Losing sleep and nest egg!

Question: I’m a 74-year-old widow. After raising a family and working hard all my life, I am now left with small government pensions of about $1,000 a month and a small amount of income from the investment of my nest egg which is managed by TD Waterhouse. I have $160,000 to support me for the rest of my life and would very much like NOT to continue drawing on my capital to survive. I have four grandchildren who I would like to pass something on to. The $160,000 nest-egg generates about $1,000 per month before tax (this is in addition to the CPP/OAS money) and consists of:

 $45,000 in a RIF (AGF Equity Fund)
 $60,000 in short/medium/long bonds (5-9 per cent)
 $15,000 various stocks/mutual funds
 $10,000 cash (ING)
 $30,000 Income Streams III (TSX: STQ). The broker bought 1,700 at $26 and it is now $18 and thus pays no distribution.

Up until STQ, I chose all my own investments. Now I have lost 10 per cent of my vital capital. My total income per month (CPP, OAS, investments) = $2,000. My expenses (rent, tax, living) = $2,200. I’m desperate to maintain my capital yet require $2,200 a month to just g by. Could you recommend a better strategy and a vehicle for these funds which will help me with my two main goals and also to sleep better at night? My first thought is to place the majority of the money (everything except the medium and long bonds) in the Phillips, Hager, and North High Yield Bond Fund. Please Help! – B.J., Toronto


First, I have to remind you that it is not my function to replace your financial advisor. I can offer some general observations but you should then sit down with him to work out the details.

Start by making it clear that you wish to increase your cash flow. For example, you say that your RRIF is invested in AGF Equity Fund. There is no fund with exactly that name but I assume you are referring to one of AGF Canadian Growth Equity Fund or AGF Canadian Stock Fund. Neither of these pays regular distributions.  If you need to stay within the AGF group to avoid deferred sales charges, you might ask your advisor about switching to the AGF Canadian Conservative Income Fund. It pays monthly distributions that have been averaging slightly more than 3c a unit. Over the past year, the cash yield has been about 4 per cent.
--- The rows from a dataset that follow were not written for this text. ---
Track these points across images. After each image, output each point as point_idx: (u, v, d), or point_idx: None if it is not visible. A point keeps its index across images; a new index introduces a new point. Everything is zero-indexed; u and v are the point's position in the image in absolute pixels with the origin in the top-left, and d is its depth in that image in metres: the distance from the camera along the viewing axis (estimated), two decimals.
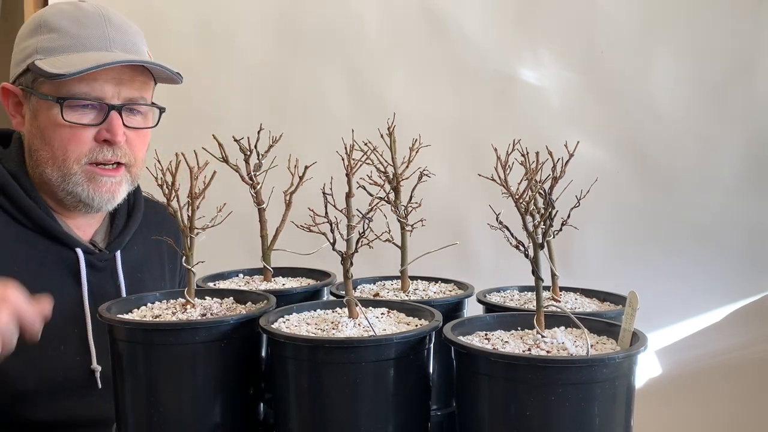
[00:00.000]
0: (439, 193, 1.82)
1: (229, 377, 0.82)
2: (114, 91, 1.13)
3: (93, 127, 1.13)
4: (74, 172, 1.14)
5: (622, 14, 1.77)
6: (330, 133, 1.88)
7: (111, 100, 1.13)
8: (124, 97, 1.15)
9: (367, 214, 0.83)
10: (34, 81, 1.14)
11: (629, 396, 0.72)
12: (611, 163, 1.79)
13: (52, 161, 1.14)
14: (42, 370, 1.13)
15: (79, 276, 1.17)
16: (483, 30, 1.86)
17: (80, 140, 1.13)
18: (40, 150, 1.15)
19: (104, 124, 1.13)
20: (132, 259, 1.26)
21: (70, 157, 1.13)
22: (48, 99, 1.11)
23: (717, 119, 1.72)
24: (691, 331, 1.77)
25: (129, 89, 1.15)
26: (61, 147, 1.13)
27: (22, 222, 1.15)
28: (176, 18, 2.08)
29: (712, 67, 1.72)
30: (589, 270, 1.79)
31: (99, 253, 1.21)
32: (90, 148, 1.13)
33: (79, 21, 1.14)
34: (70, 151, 1.13)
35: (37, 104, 1.14)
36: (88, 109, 1.13)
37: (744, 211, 1.71)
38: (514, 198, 0.81)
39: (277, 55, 2.02)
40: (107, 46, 1.14)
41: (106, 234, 1.27)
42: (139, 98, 1.17)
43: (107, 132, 1.13)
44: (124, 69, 1.14)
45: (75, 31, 1.13)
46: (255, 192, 1.05)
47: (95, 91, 1.12)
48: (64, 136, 1.12)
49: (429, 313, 0.85)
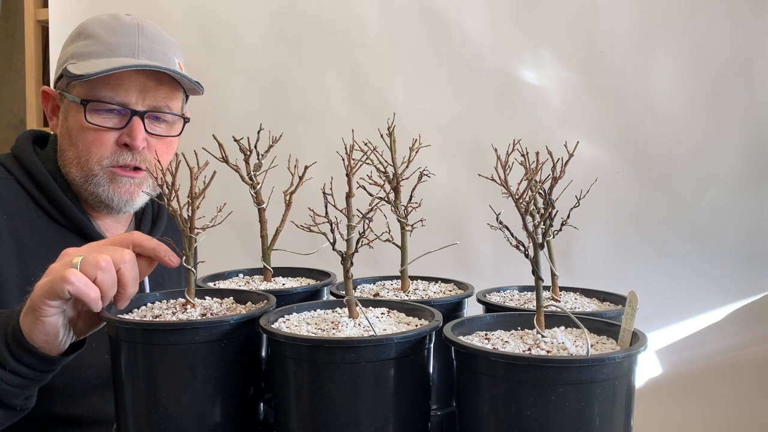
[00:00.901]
0: (439, 193, 1.82)
1: (229, 377, 0.82)
2: (138, 97, 1.18)
3: (115, 131, 1.18)
4: (96, 173, 1.18)
5: (622, 14, 1.77)
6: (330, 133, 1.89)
7: (135, 105, 1.18)
8: (149, 104, 1.19)
9: (367, 214, 0.83)
10: (67, 85, 1.19)
11: (629, 396, 0.72)
12: (611, 163, 1.79)
13: (76, 162, 1.19)
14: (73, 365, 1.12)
15: None
16: (483, 30, 1.86)
17: (102, 143, 1.17)
18: (67, 150, 1.20)
19: (126, 128, 1.18)
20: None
21: (92, 159, 1.18)
22: (75, 101, 1.17)
23: (717, 119, 1.72)
24: (691, 331, 1.77)
25: (154, 97, 1.19)
26: (85, 148, 1.18)
27: (58, 220, 1.20)
28: (176, 18, 2.08)
29: (712, 67, 1.72)
30: (589, 270, 1.80)
31: None
32: (111, 151, 1.18)
33: (113, 29, 1.20)
34: (92, 152, 1.18)
35: (68, 106, 1.20)
36: (112, 114, 1.18)
37: (744, 211, 1.71)
38: (514, 198, 0.81)
39: (277, 55, 2.02)
40: (135, 53, 1.19)
41: None
42: (164, 107, 1.21)
43: (128, 136, 1.17)
44: (150, 77, 1.19)
45: (107, 38, 1.19)
46: (255, 192, 1.05)
47: (119, 96, 1.16)
48: (89, 138, 1.17)
49: (429, 313, 0.85)
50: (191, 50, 2.06)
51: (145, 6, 2.07)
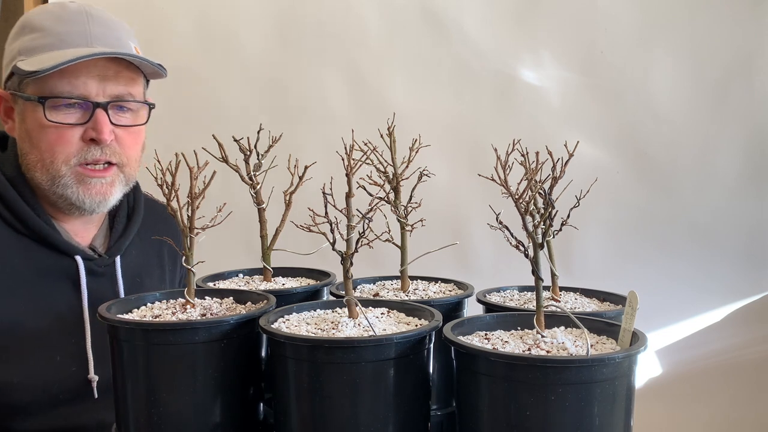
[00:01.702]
0: (439, 193, 1.82)
1: (229, 377, 0.82)
2: (99, 88, 1.10)
3: (79, 127, 1.10)
4: (63, 174, 1.10)
5: (622, 14, 1.77)
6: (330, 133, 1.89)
7: (96, 97, 1.10)
8: (110, 94, 1.11)
9: (367, 214, 0.83)
10: (20, 83, 1.11)
11: (629, 396, 0.72)
12: (611, 163, 1.79)
13: (40, 164, 1.11)
14: (37, 380, 1.10)
15: (79, 284, 1.14)
16: (483, 30, 1.86)
17: (67, 141, 1.09)
18: (29, 154, 1.12)
19: (90, 122, 1.10)
20: (131, 264, 1.24)
21: (57, 159, 1.10)
22: (31, 100, 1.09)
23: (717, 119, 1.72)
24: (691, 331, 1.77)
25: (115, 85, 1.11)
26: (48, 149, 1.09)
27: (20, 230, 1.12)
28: (176, 18, 2.08)
29: (712, 67, 1.72)
30: (589, 270, 1.80)
31: (99, 258, 1.19)
32: (77, 149, 1.10)
33: (60, 19, 1.11)
34: (57, 152, 1.09)
35: (23, 107, 1.11)
36: (73, 109, 1.10)
37: (744, 211, 1.71)
38: (513, 198, 0.81)
39: (277, 55, 2.02)
40: (88, 42, 1.10)
41: (105, 238, 1.24)
42: (126, 94, 1.13)
43: (93, 131, 1.09)
44: (108, 65, 1.10)
45: (56, 28, 1.10)
46: (255, 192, 1.05)
47: (78, 89, 1.08)
48: (50, 137, 1.09)
49: (429, 313, 0.85)
50: (191, 50, 2.07)
51: (145, 6, 2.07)
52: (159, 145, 1.17)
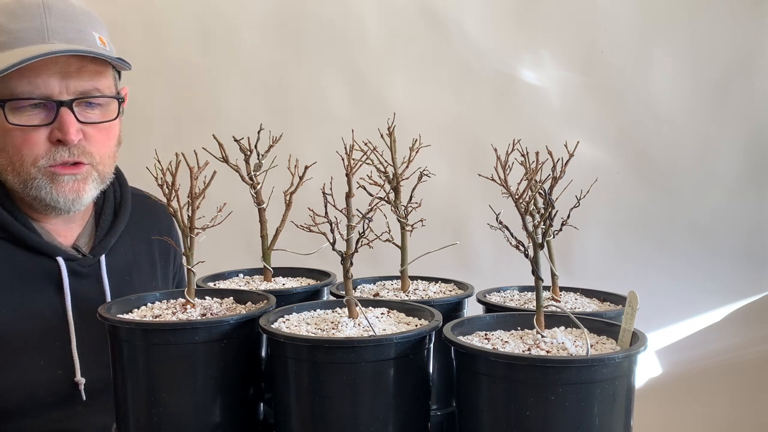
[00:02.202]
0: (439, 193, 1.82)
1: (229, 377, 0.82)
2: (61, 85, 1.04)
3: (44, 128, 1.04)
4: (34, 176, 1.06)
5: (622, 14, 1.77)
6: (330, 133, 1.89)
7: (59, 96, 1.04)
8: (74, 91, 1.05)
9: (367, 214, 0.83)
10: None
11: (629, 396, 0.72)
12: (611, 163, 1.79)
13: (11, 168, 1.06)
14: (23, 385, 1.07)
15: (62, 286, 1.10)
16: (483, 30, 1.86)
17: (33, 143, 1.04)
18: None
19: (55, 122, 1.04)
20: (119, 263, 1.20)
21: (26, 162, 1.05)
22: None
23: (717, 119, 1.72)
24: (691, 331, 1.77)
25: (78, 81, 1.05)
26: (16, 152, 1.05)
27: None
28: (176, 17, 2.08)
29: (712, 67, 1.72)
30: (589, 270, 1.80)
31: (82, 258, 1.14)
32: (45, 150, 1.05)
33: (15, 15, 1.05)
34: (24, 155, 1.05)
35: None
36: (37, 109, 1.04)
37: (744, 211, 1.72)
38: (513, 198, 0.81)
39: (277, 55, 2.02)
40: (45, 37, 1.04)
41: (90, 237, 1.19)
42: (92, 90, 1.07)
43: (59, 131, 1.04)
44: (70, 60, 1.04)
45: (10, 26, 1.04)
46: (255, 192, 1.05)
47: (39, 88, 1.03)
48: (16, 140, 1.04)
49: (429, 313, 0.85)
50: (191, 50, 2.07)
51: (145, 6, 2.07)
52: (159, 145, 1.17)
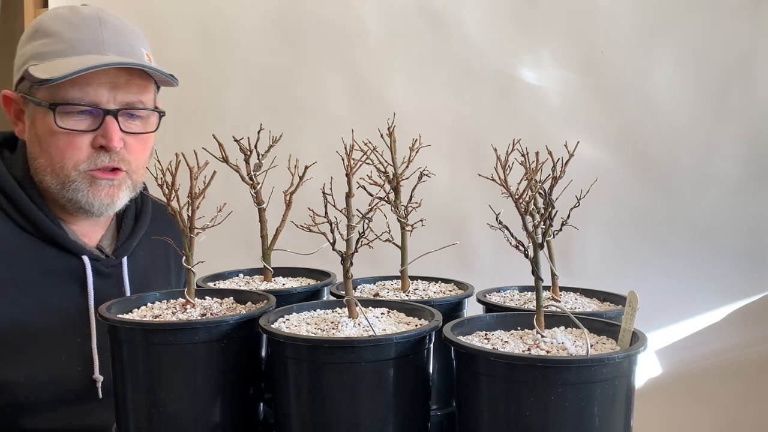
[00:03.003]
0: (439, 193, 1.82)
1: (229, 377, 0.82)
2: (109, 95, 1.10)
3: (89, 134, 1.10)
4: (73, 179, 1.11)
5: (622, 14, 1.76)
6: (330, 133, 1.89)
7: (106, 104, 1.10)
8: (121, 102, 1.12)
9: (367, 214, 0.83)
10: (31, 87, 1.12)
11: (629, 396, 0.72)
12: (611, 163, 1.79)
13: (50, 169, 1.12)
14: (41, 381, 1.11)
15: (86, 284, 1.15)
16: (483, 30, 1.86)
17: (76, 147, 1.10)
18: (38, 158, 1.13)
19: (100, 129, 1.10)
20: (138, 266, 1.25)
21: (67, 165, 1.11)
22: (42, 105, 1.09)
23: (717, 119, 1.72)
24: (691, 331, 1.77)
25: (125, 93, 1.12)
26: (59, 154, 1.10)
27: (28, 230, 1.13)
28: (176, 18, 2.08)
29: (712, 67, 1.72)
30: (589, 270, 1.79)
31: (105, 259, 1.20)
32: (87, 155, 1.11)
33: (73, 24, 1.12)
34: (67, 158, 1.10)
35: (34, 111, 1.12)
36: (84, 115, 1.10)
37: (744, 211, 1.71)
38: (513, 198, 0.81)
39: (277, 55, 2.02)
40: (100, 49, 1.11)
41: (112, 239, 1.25)
42: (137, 102, 1.14)
43: (103, 138, 1.10)
44: (119, 72, 1.11)
45: (68, 35, 1.11)
46: (255, 192, 1.05)
47: (89, 96, 1.09)
48: (60, 143, 1.10)
49: (429, 313, 0.85)
50: (191, 50, 2.07)
51: (145, 6, 2.07)
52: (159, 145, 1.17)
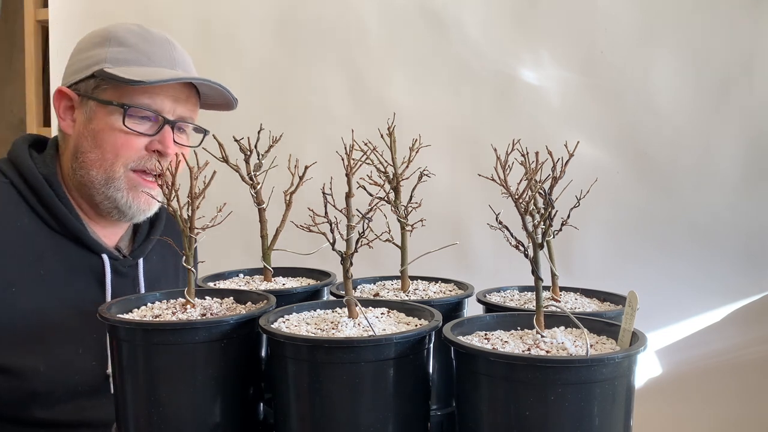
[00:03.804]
0: (439, 193, 1.82)
1: (229, 377, 0.82)
2: (171, 107, 1.21)
3: (146, 137, 1.19)
4: (119, 176, 1.19)
5: (622, 14, 1.76)
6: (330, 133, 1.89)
7: (168, 114, 1.21)
8: (178, 115, 1.22)
9: (367, 214, 0.83)
10: (96, 87, 1.19)
11: (629, 396, 0.72)
12: (611, 163, 1.79)
13: (99, 163, 1.19)
14: (58, 372, 1.15)
15: (104, 281, 1.21)
16: (483, 30, 1.86)
17: (132, 147, 1.18)
18: (88, 152, 1.19)
19: (158, 135, 1.20)
20: (152, 268, 1.31)
21: (118, 161, 1.18)
22: (112, 104, 1.18)
23: (717, 119, 1.72)
24: (691, 331, 1.77)
25: (184, 108, 1.23)
26: (113, 150, 1.18)
27: (52, 226, 1.19)
28: (176, 18, 2.08)
29: (712, 67, 1.71)
30: (589, 270, 1.79)
31: (123, 259, 1.26)
32: (139, 156, 1.19)
33: (146, 39, 1.22)
34: (120, 155, 1.18)
35: (95, 108, 1.19)
36: (146, 120, 1.19)
37: (744, 211, 1.71)
38: (513, 198, 0.81)
39: (277, 55, 2.02)
40: (173, 65, 1.22)
41: (129, 241, 1.32)
42: (189, 118, 1.25)
43: (160, 143, 1.19)
44: (182, 88, 1.22)
45: (143, 47, 1.21)
46: (255, 192, 1.05)
47: (156, 104, 1.19)
48: (119, 140, 1.18)
49: (429, 313, 0.85)
50: (191, 50, 2.06)
51: (145, 6, 2.07)
52: None
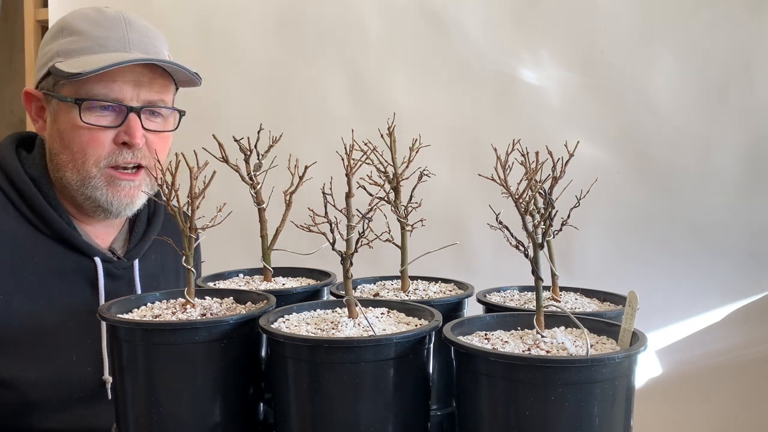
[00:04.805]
0: (439, 193, 1.82)
1: (229, 377, 0.82)
2: (133, 93, 1.13)
3: (112, 130, 1.13)
4: (93, 175, 1.13)
5: (622, 14, 1.76)
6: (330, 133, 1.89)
7: (130, 102, 1.13)
8: (144, 100, 1.15)
9: (367, 214, 0.83)
10: (55, 84, 1.14)
11: (629, 396, 0.72)
12: (611, 163, 1.79)
13: (71, 164, 1.14)
14: (53, 379, 1.12)
15: (97, 285, 1.17)
16: (483, 30, 1.86)
17: (99, 143, 1.12)
18: (60, 154, 1.14)
19: (123, 126, 1.13)
20: (149, 268, 1.26)
21: (89, 160, 1.13)
22: (67, 101, 1.11)
23: (717, 119, 1.72)
24: (691, 331, 1.77)
25: (148, 92, 1.15)
26: (81, 150, 1.12)
27: (41, 229, 1.15)
28: (176, 17, 2.08)
29: (712, 67, 1.72)
30: (589, 270, 1.79)
31: (117, 261, 1.21)
32: (109, 151, 1.13)
33: (99, 24, 1.14)
34: (89, 153, 1.13)
35: (57, 107, 1.14)
36: (107, 111, 1.13)
37: (744, 211, 1.71)
38: (513, 198, 0.81)
39: (277, 55, 2.02)
40: (126, 47, 1.14)
41: (125, 242, 1.27)
42: (159, 101, 1.17)
43: (126, 134, 1.13)
44: (143, 71, 1.14)
45: (95, 33, 1.13)
46: (255, 192, 1.05)
47: (114, 92, 1.12)
48: (83, 138, 1.12)
49: (429, 313, 0.85)
50: (191, 50, 2.06)
51: (145, 5, 2.06)
52: None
However, there is one concern about this move. At your age, you are required to withdraw a minimum of 7.71 per cent of the value of your RRIF in 2004. This percentage increases annually. The cash flow from the Conservative Canadian Income Fund will not cover that, so you would have to draw the rest from capital which you say you do not want to do. An alternative plan would be to accept more risk and use the money in the RRIF to buy an income trust fund, such as one of the Citadel funds that trades on the Toronto Stock Exchange. For example, Citadel Diversified Income Fund (CTD.UN) currently distributes 8c a unit per month for a yield in the range of 9 per cent to 9.5 per cent. Ask your advisor about this option and be sure you understand the risks.

As for the $15,000 held in “various stocks/mutual funds”, you should make sure the money is invested in such a way as to generate good cash flow. If this money is outside a registered plan, look for securities that offer some tax advantages. Real estate investment trusts or preferred shares are worth considering.

The money invested in Income Streams III has not produced a good result for you. The fact you are receiving no distributions suggests you invested in the Capital Yield shares. The Equity Dividend shares, which trade as STQ.E, currently pay 8.75c per month. Ask your broker if you can switch your Capital Unit shares to the Equity Dividend shares which, based on 1,700 shares, would produce almost $150 a month in income.

You’re going to have to be realistic about this. Given the amount of capital you have, you need to generate an average annual return of 9 per cent to produce the $1,200 a month in investment income you require in order to meet your expenses. This means you have to accept more risk than you currently have in the portfolio. The alternative is to forget about the idea of leaving anything for the grandchildren and concentrate on meeting your own financial needs, making modest withdrawals against capital if required.